Here's a couple pre-calculus things I've been using recently in my controls classes. Some of the applications might be a bit too archaic, but will show that the ideas have a use.

Partial Fraction Expansion. Useful for going from the laplace domain back to the time domain when modeling control systems and their responses. Also useful for evaluating lots of nasty integrals. I've been surprised how often I keep using this basic principle.

Assuming you are talking about factoring polynomials and figuring out if a polynomial has an imaginary solution or not, I regularly factor polynomials for partial fraction expansion, and also to figure out how control systems respond to step inputs. The roots of the denominator and numerator of something like (s + 5) / ((s + 3) (s + 4)) have a very special meaning, and are very important to find. Also, if a polynomial has imaginary roots, the step response of the system will have sin and cos terms.

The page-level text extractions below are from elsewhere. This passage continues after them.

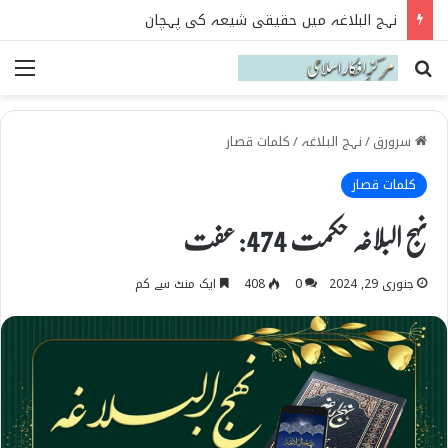
نہج البلاغہ میں حقیقی شیعہ کی پہچان
Search for
می
سرورق
/
نہج البلاغہ
/
کلمات قصار
کلمات قصار
نہج البلاغہ حکمت 474: عفت
جنوری 29, 2024
0
408
ایک منٹ سے کم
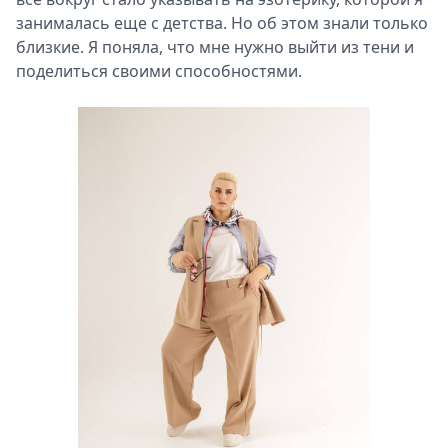
занималась еще с детства. Но об этом знали только
близкие. Я поняла, что мне нужно выйти из тени и
поделиться своими способностями.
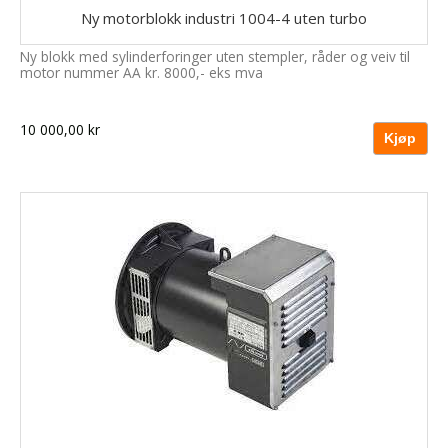
Ny motorblokk industri 1004-4 uten turbo
Ny blokk med sylinderforinger uten stempler, råder og veiv til
motor nummer AA kr. 8000,- eks mva
10 000,00 kr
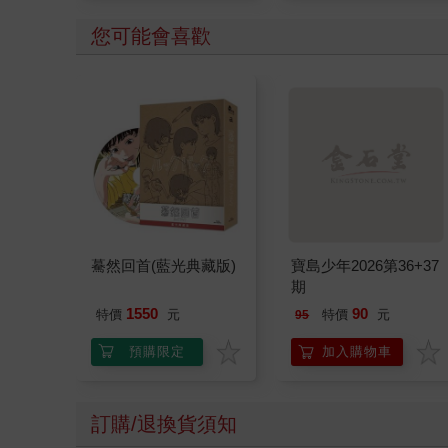
的進化之旅
您可能會喜歡
驀然回首(藍光典藏版)
寶島少年2026第36+37
期
1550
90
特價
元
特價
元
95
預購限定
加入購物車
訂購/退換貨須知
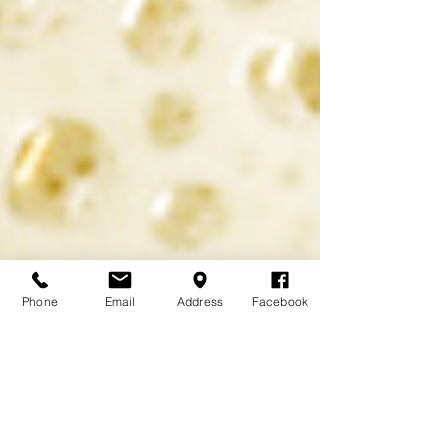
Phone
Email
Address
Facebook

I'm not sure if you have been introduced to matrices, but those are incredibly powerful. They show up all over the place.

To echo Eric, this stuff is all throughout Engineering text books.

Hopefully my examples have given you a little insight as to how some of the stuff you are learning gets used at a higher level. As cliche as it finds, I haven't found much math that I haven't used again at a higher level in both.

Quote:
Originally Posted by davidthefat
In fact I had to correct her on lectures sometimes...
That will never change. We routinely catch errors in what the prof is teaching here at Berkeley. It's normally that he made a math error, or flipped a minus sign, or things like that, but that never goes away. Nobody is perfect, and if the prof isn't making errors, he is probably just reading off of notes, which makes for a more boring lecture than normal ones.